Susanne Almassy (eig. Kutschera)
Schauspielerin, 1916 - 2009

Zentralfriedhof, Gruppe 40, Nr. 77

"Ich bin überall ein bisschen ungern"

Die Offizierstochter Susanne Almassy wollte eigentlich die Diplomatenlaufbahn einschlagen, begann jedoch nach einem Intermezzo an der Musikakademie mit dem Schauspielunterricht.

Nach zwei Jahren schied sie aus der Akademie, um in Gera als "jugendliche Salondame und Liebhaberin" ihr Bühnendebüt zu feiern.

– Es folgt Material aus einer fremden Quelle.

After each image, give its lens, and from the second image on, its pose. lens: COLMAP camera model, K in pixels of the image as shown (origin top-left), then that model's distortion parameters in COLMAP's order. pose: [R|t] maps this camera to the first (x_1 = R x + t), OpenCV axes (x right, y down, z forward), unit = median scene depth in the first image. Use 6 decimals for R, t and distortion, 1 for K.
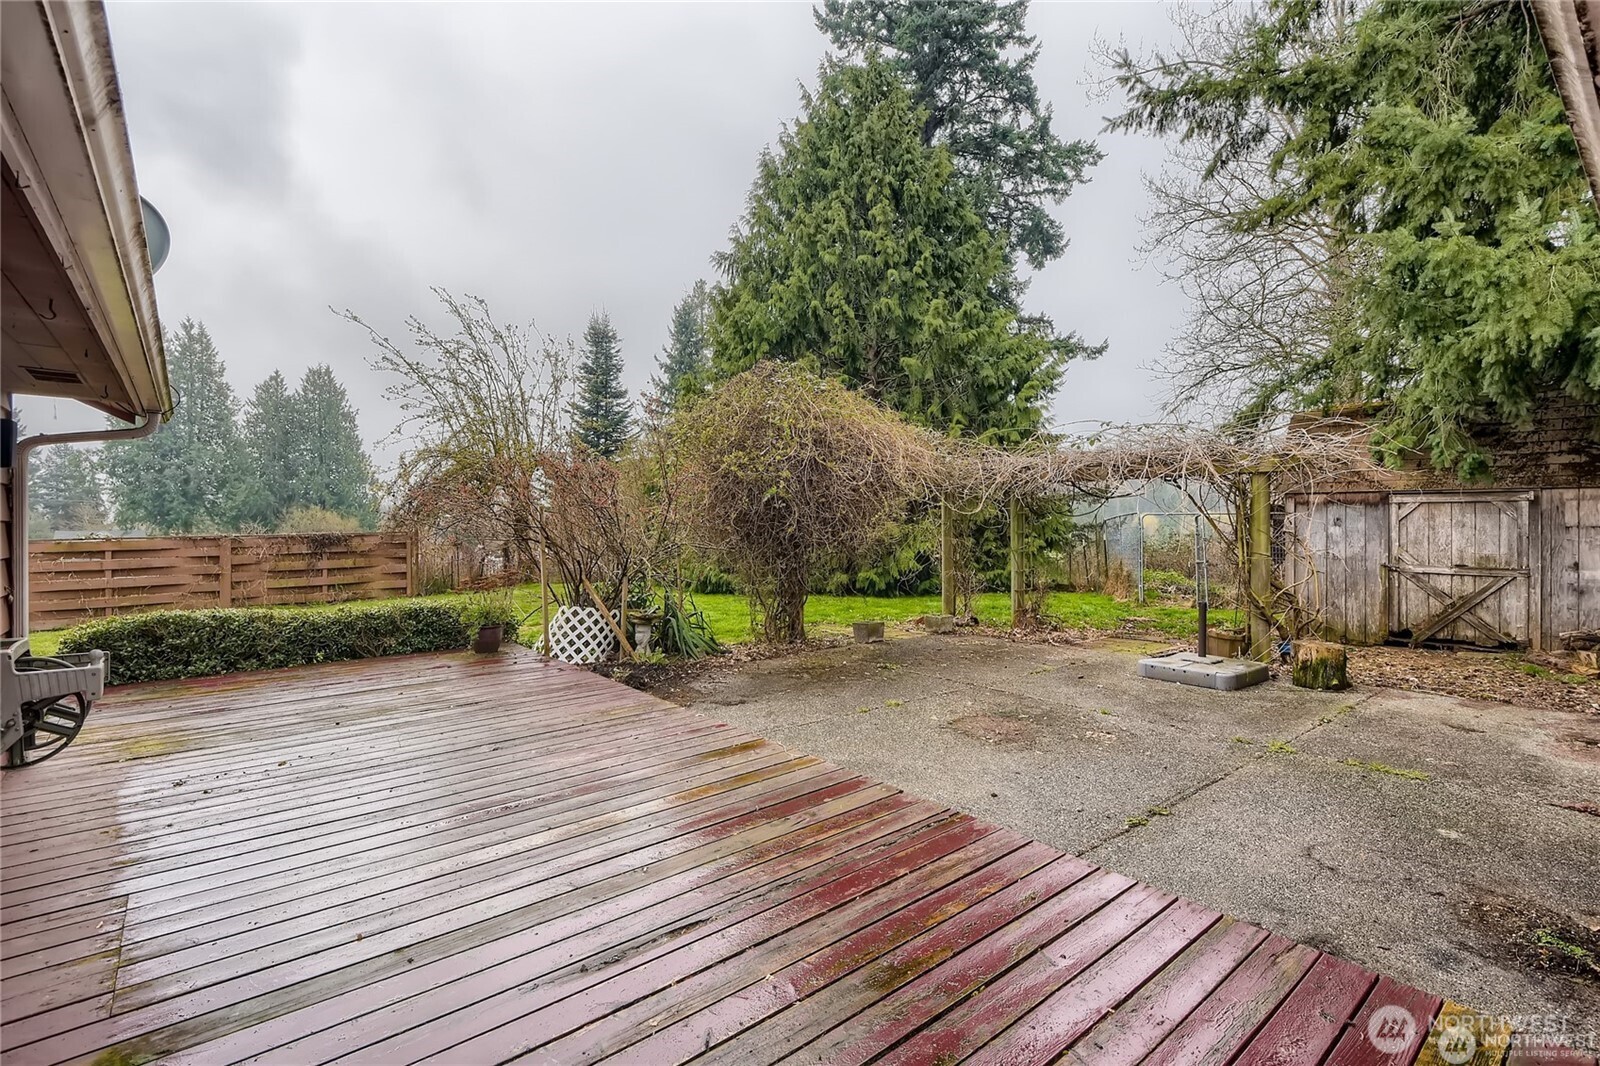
lens RADIAL K [[728.5, 0, 800.3], [0, 728.5, 529.6], [0, 0, 1]] dist [0.005774, 0.000137]
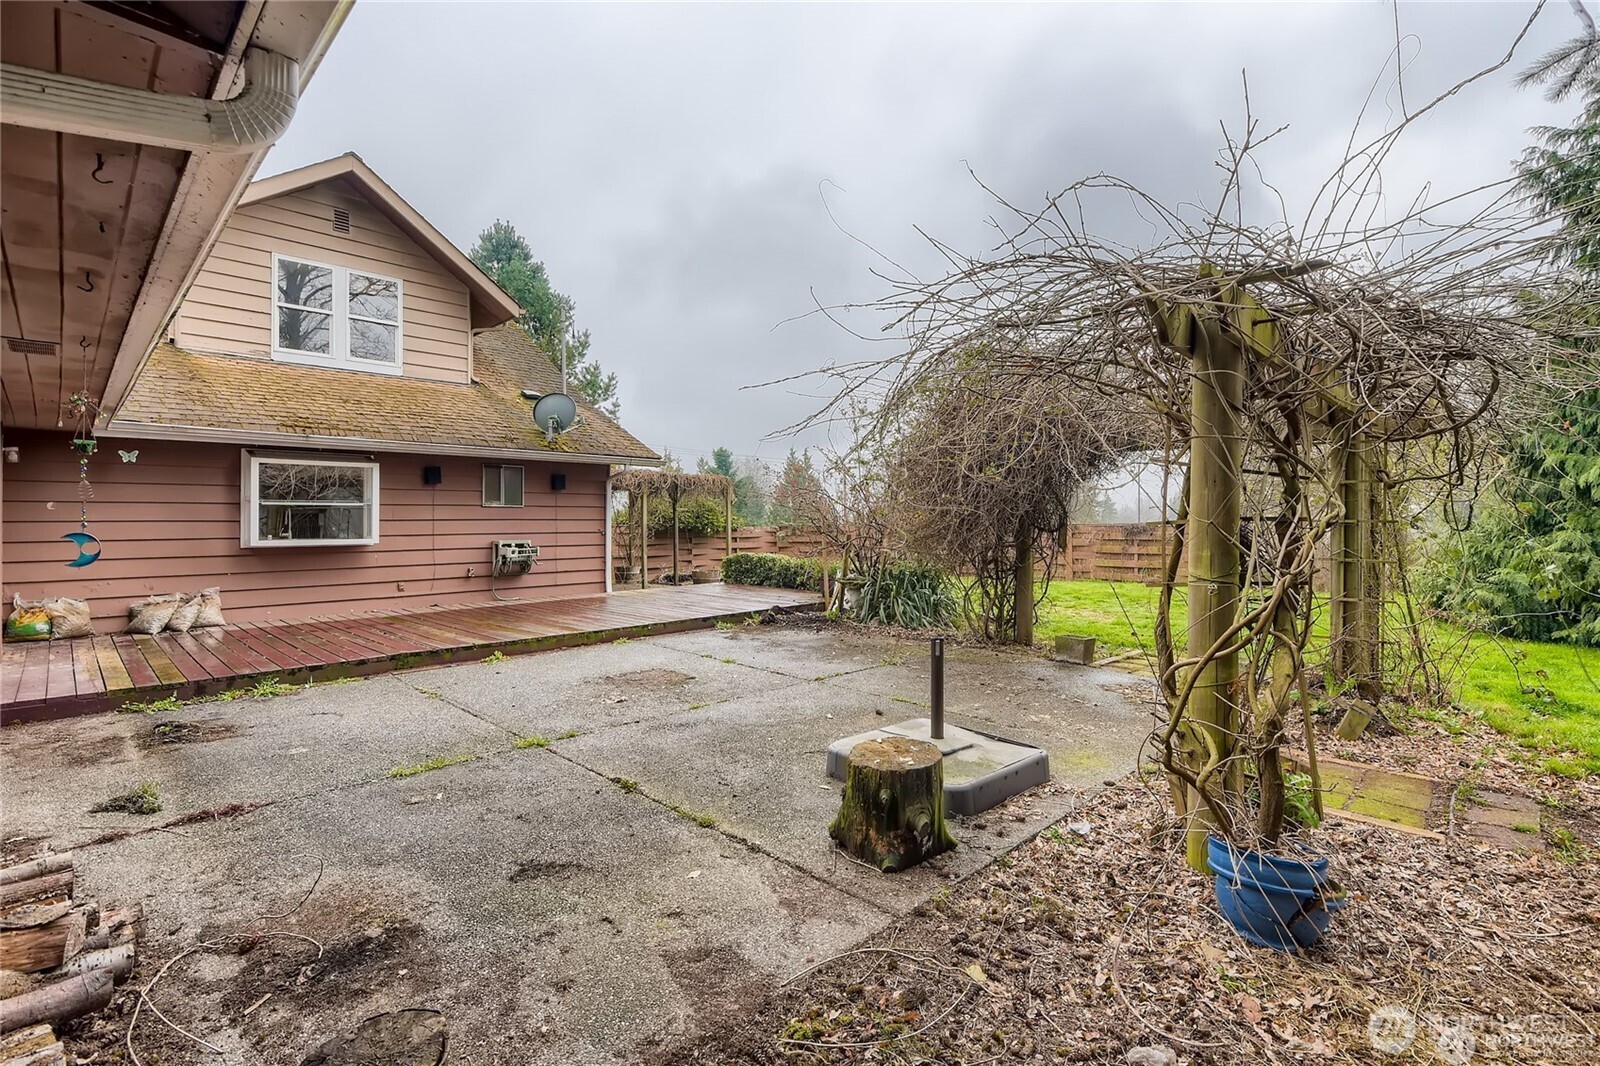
lens RADIAL K [[728.5, 0, 803.5], [0, 728.5, 526.7], [0, 0, 1]] dist [0.005774, 0.000137]
pose [[0.104286, 0.010597, -0.994491, 0.461660], [-0.010238, 0.999902, 0.009581, 0.005609], [0.994495, 0.009183, 0.104384, 0.362112]]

Danach kam sie über Chemnitz nach Hamburg, zunächst an das Schauspielhaus, dann an das Thalia-Theater.

Susanne Almassy
 

Sie spielte in Lustspielen und Komödien. Erst nach dem Zweiten Weltkrieg verlegte sie ihren dauernden Wohnsitz nach Wien.
Stets bevorzugte sie das Wanderleben und die Herausforderung, sich immer wieder vor neuem Publikum zu bewähren, gegenüber der Geborgenheit in einem Ensemble.

"Ich bin überall ein bisschen ungern", zitiert sie Alfred Polgar. In Wien blieb sie jedoch dem Josefstädter Theater treu (seit 1948), spielte aber auch mehrmals am Burgtheater.

Die darstellerische Spannweite der großen Menschengestalterin ist breit. Sie hat 220 Frauenrollen verkörpert.

Almassy spielte Werke von Schnitzler, Shakespeare, moderne Rollen in Film und Fernsehen, und auch im Musical war sie zu sehen.

 
Susanne Almassy
Almassy mit Johannes Heesters
Almassy mit Hans Moser
Almassy mit Albin Skoda
Almassy starb im 93. Lebensjahr

Susanne war mit Rolf (Adolf) Kutschera verheiratet.

Erlernt hat auch er den Schauspielberuf, er war dann Regisseur und 20 Jahre lang Direktor am Theater an der Wien.

Unter ihm begann die Musical-Ära in Wien: My Fair Lady, Hello Dolly, Anatevka, Der Mann von La Mancha.
Mit 94 Jahren veröffentlichte er 2010 seine Biografie: "Glück gehabt - Meine Erinnerungen".